E5245. Can We Save the Foot? Percutaneous Deep Venous Arterialization for No-Option Critical Limb Ischemia 
  1. Neginder Saini; Holy Name Medical Center
  2. Laura Marrone; Holy Name Medical Center
  3. John Rundback; Holy Name Medical Center
Percutaneous deep venous arterialization is a minimally invasive technique used in patients with critical limb-threatening ischemia with nonreconstructible tibial and pedal arterial disease who are at imminent risk of amputation. The procedure involves creating a connection between a tibial artery and tibial vein to provide oxygenated blood to the foot through a retrograde fashion.

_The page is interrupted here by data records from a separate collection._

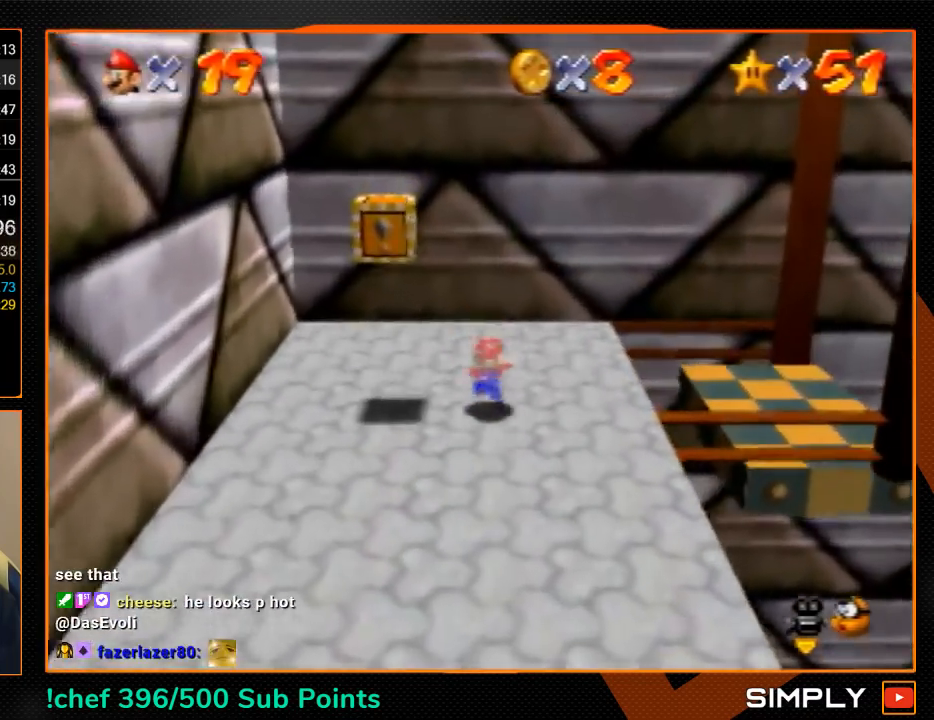
{"buttons": [], "left_stick": "right", "events": [[167, "left_stick", "right"], [233, "A", "down"], [433, "A", "up"]]}
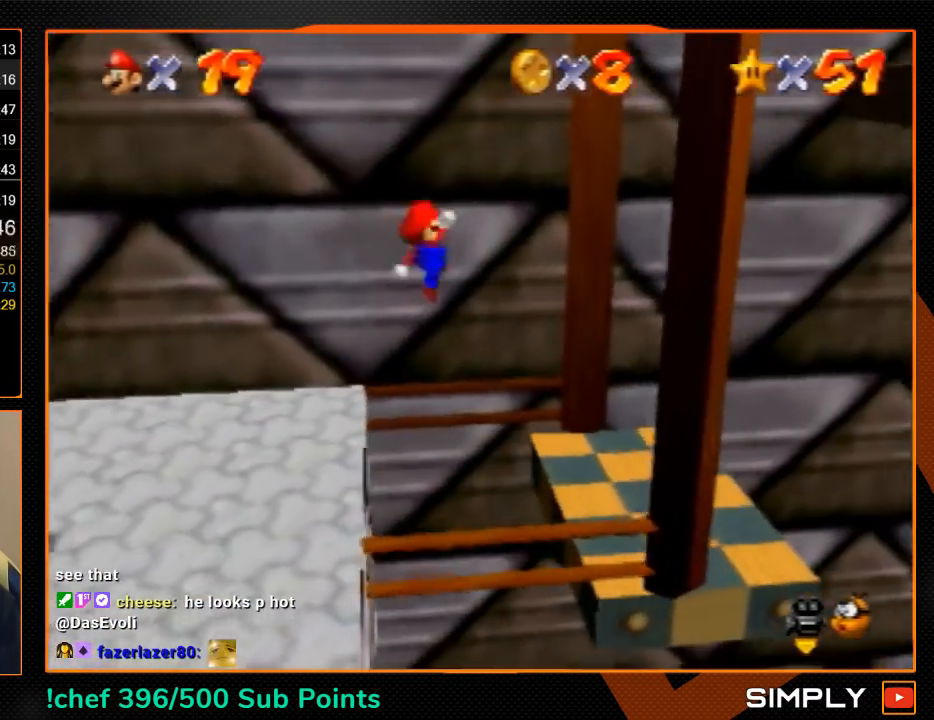
{"buttons": [], "left_stick": "center", "events": [[267, "left_stick", "up"], [433, "left_stick", "center"]]}
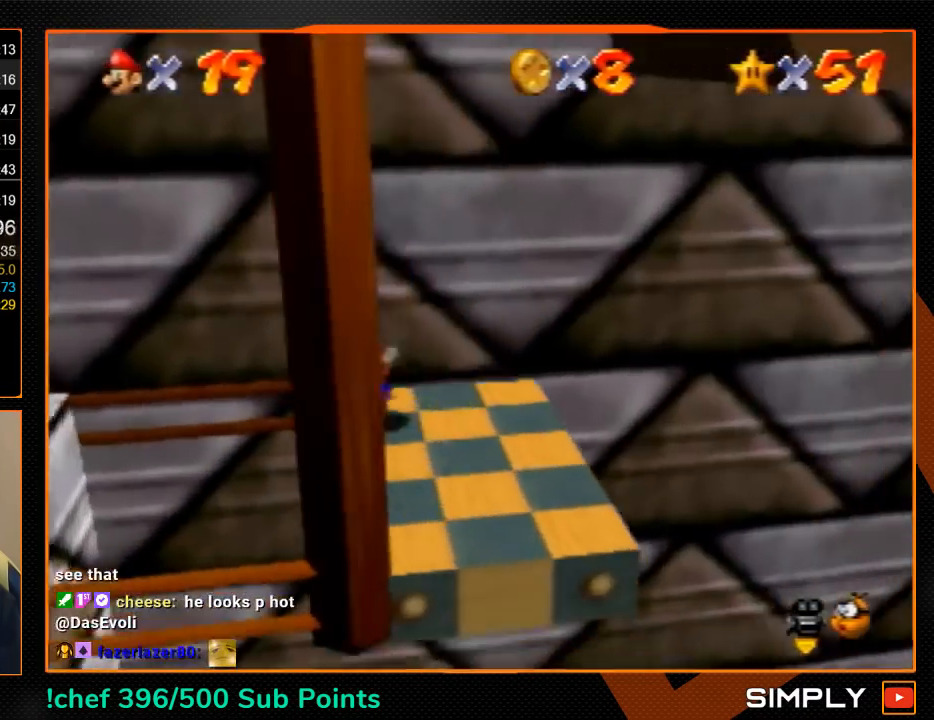
{"buttons": [], "left_stick": "up-right", "events": [[300, "left_stick", "up-right"]]}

Educational Goals / Teaching Points
Explain the indications, risks, and benefits of percutaneous deep venous arterialization (pDVA). Explain the steps of the procedure as well as pre- and postoperative management. Discuss the various off-the-shelf devices being used for the procedure in addition to the proprietary system currently developed and being used in clinical trials. Review the literature on efficacy and outcomes following pDVA in patients with no-option critical limb-threatening ischemia. Provide early data on retrospective study currently underway at a single institution comparing outcomes at in-patient facility vs outpatient-based-laboratory.

Key Anatomic/Physiologic Issues and Imaging Findings/Techniques
Antegrade femoral artery access is obtained using ultrasound-guided micropuncture technique and recanalization of tibial arteries is performed as distal as possible. Venous access of the plantar or dorsalis pedis vein is obtained using ultrasound-guidance, and valvulotome is performed to allow for unobstructed retrograde flow. Depending on operator preference, different devices can be used to assist with arterial to venous puncture and fistula creation. Through and through access is obtained and balloon angioplasty of the arterial to venous anastomosis is performed followed by stent graft placement. Additional balloon angioplasty of the pedal venous arch is performed.

Percutaneous deep venous arterialization is a feasible option for patients with no-option critical limb-threatening ischemia with recent studies demonstrating promising results for amputation-free survival within a 1-year period. Further studies are required to evaluate for long-term outcomes.